• Stored rows:

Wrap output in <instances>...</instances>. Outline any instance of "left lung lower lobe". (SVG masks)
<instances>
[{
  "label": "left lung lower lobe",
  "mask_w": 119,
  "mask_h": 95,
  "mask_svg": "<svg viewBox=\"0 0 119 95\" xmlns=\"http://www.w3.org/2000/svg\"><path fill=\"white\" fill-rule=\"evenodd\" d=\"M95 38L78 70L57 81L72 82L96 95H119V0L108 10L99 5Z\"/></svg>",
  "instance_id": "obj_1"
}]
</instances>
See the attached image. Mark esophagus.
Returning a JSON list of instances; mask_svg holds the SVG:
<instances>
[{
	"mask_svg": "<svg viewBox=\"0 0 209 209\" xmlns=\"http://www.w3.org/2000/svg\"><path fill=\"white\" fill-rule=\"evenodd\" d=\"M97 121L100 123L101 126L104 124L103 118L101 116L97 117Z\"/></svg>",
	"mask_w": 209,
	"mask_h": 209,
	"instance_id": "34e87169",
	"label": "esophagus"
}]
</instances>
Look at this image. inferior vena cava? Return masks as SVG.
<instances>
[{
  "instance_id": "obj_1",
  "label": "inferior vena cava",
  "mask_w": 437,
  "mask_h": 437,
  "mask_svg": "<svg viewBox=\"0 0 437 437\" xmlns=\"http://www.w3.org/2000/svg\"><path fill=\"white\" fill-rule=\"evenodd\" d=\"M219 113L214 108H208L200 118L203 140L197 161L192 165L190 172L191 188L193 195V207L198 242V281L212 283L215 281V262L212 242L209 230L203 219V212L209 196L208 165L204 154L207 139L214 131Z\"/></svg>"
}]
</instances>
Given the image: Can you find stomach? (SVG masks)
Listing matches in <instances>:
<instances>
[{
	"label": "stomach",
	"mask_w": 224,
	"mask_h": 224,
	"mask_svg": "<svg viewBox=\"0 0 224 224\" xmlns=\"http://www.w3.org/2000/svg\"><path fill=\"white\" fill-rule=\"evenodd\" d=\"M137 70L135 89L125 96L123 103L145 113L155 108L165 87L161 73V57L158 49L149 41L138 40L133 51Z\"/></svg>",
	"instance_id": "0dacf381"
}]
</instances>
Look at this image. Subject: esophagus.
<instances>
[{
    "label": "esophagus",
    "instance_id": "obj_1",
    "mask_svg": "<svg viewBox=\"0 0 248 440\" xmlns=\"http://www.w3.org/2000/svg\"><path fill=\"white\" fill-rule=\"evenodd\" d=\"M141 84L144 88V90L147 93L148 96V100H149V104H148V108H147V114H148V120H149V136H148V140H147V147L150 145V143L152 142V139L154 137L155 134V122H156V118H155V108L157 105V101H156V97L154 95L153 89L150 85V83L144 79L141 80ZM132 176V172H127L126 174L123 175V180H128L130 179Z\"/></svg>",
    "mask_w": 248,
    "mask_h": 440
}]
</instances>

• The exercise: Which lines above contain the string "left"? Copy each of them, treating uppercase and lowercase as different.

• Solved problem:
Wrap output in <instances>...</instances>. Outline any instance of "left lung lower lobe". (SVG masks)
  "label": "left lung lower lobe",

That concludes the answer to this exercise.